Se quema la historia viva. La de la humanidad, la de la cultura, la de la región. El fuego calcinaba sin tregua las memorias de una civilización que guardaba el Museo Nacional de Brasil, un edificio majestuoso y valioso que las últimas gestiones gubernamentales habían ignorado, al punto que casi no había presupuesto de mantenimiento, ni seguro ni una brigada de bomberos. La cultura menospreciada.
El museo más importante de Panamá, el Museo Antropológico Reina Torres de Araúz, pareciera padecer de una indiferencia similar. Ya van ocho años desde que el museo dejó de exhibir su colección, información vital en la panameñidad, y ya van cinco años desde que ni siquiera se puede entrar al museo.
Dice Yamir Vergara, la única funcionaria en el inmenso edificio, que ya el Instituto Nacional de Cultura (INAC) licitó la restauración y que pronto se podrá volver a observar el legado de nuestra cultura, que hasta ahora permanece en el museo -menos el oro-, a merced de unos cuantos extintores viejos, por cualquier cosa.
El edificio, entonces, funciona como un depósito. Lo revela el silencio que habita los pasillos que, en teoría, debiera ser una fiesta cultural. Afuera, el contraste de la Plaza 5 de Mayo, con los asistentes de los diablos rojos -pavos- que gritan desaforados que ya casi salen hacia Chepo. Un poco más allá, gente que camina, que compra y vende, y la plaza en sí, con un pequeño obelisco en honor a los bomberos caídos el 5 de mayo de 1916 en una explosión, conocida como El Polvorín. Un monumento que, tras la catástrofe de Brasil, pareciera advertir de los peligros de la ignominia.
La estructura del museo es también en sí un baluarte de la historia nacional. Fue allí donde en 1913 se inauguró la nueva estación del ferrocarril, que antes estaba donde hoy se levanta el Mercado de Mariscos. La estación era imponente y, según un documento preparado por el INAC en 2005 sobre el museo, “recordaba el espacio abovedado central de la estación de tren más monumental de Estados Unidos en ese momento, la de Pennsylvania en Nueva York”, con sus imponentes hileras de columnas, muros estucados, grandes ventanas semicirculares y baldosas de terracota.
Afuera, sin embargo, nadie se detiene a apreciar el edificio. Ni el padre que camina con su hija de unos 10 años, ni la niña indígena de unos 12 años que pareciera deambular sola por el lugar, ni las dos mujeres que cargan una cámara y observan un mapa. Quizás por la cerca y el polvo, quizás porque no hay información visible.

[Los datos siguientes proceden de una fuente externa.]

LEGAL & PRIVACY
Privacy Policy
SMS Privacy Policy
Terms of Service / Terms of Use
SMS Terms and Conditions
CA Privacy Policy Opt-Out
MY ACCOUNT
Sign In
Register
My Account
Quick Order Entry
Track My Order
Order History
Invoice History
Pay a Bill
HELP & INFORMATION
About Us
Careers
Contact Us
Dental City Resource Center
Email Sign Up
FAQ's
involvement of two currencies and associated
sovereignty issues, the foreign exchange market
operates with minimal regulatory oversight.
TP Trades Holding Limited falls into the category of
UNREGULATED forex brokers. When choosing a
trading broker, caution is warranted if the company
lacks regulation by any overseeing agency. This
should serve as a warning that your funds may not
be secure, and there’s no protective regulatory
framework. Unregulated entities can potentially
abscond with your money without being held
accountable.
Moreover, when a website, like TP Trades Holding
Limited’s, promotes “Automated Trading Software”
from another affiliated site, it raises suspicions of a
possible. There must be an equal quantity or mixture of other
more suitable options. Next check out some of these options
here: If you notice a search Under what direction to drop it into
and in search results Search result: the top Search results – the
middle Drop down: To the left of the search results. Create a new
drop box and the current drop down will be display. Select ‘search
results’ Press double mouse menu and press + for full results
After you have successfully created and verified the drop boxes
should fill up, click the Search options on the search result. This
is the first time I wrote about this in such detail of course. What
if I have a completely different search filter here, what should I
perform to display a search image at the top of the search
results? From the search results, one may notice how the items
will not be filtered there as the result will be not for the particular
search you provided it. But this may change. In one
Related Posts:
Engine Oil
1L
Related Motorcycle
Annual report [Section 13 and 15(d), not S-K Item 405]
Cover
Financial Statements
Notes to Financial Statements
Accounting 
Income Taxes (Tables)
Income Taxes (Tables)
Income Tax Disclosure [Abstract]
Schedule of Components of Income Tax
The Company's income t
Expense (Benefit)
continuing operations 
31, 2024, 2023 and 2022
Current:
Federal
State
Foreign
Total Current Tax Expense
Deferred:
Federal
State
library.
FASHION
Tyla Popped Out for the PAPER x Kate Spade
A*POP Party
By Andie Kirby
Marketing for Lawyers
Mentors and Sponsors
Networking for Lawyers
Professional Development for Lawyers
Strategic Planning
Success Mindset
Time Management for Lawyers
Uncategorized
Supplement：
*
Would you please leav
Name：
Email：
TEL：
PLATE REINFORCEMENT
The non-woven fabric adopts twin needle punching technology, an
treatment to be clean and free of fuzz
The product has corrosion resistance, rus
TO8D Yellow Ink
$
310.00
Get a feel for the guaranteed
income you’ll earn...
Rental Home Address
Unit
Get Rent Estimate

Es el olvido que seremos, como alguna vez escribió Borges y como tituló una de sus novelas Héctor Abad Faciolince. Es la indiferencia caníbal, hecha fuego, que carboniza las memorias, como en Brasil, o como en el Casco Antiguo, donde se quemó la casa Boyacá -o la casa barco-, edificada a finales del siglo XIX y de la que hoy solo quedan los damnificados que viven en un colegio que se cae a pedazos y que reclaman volver a tener un hogar.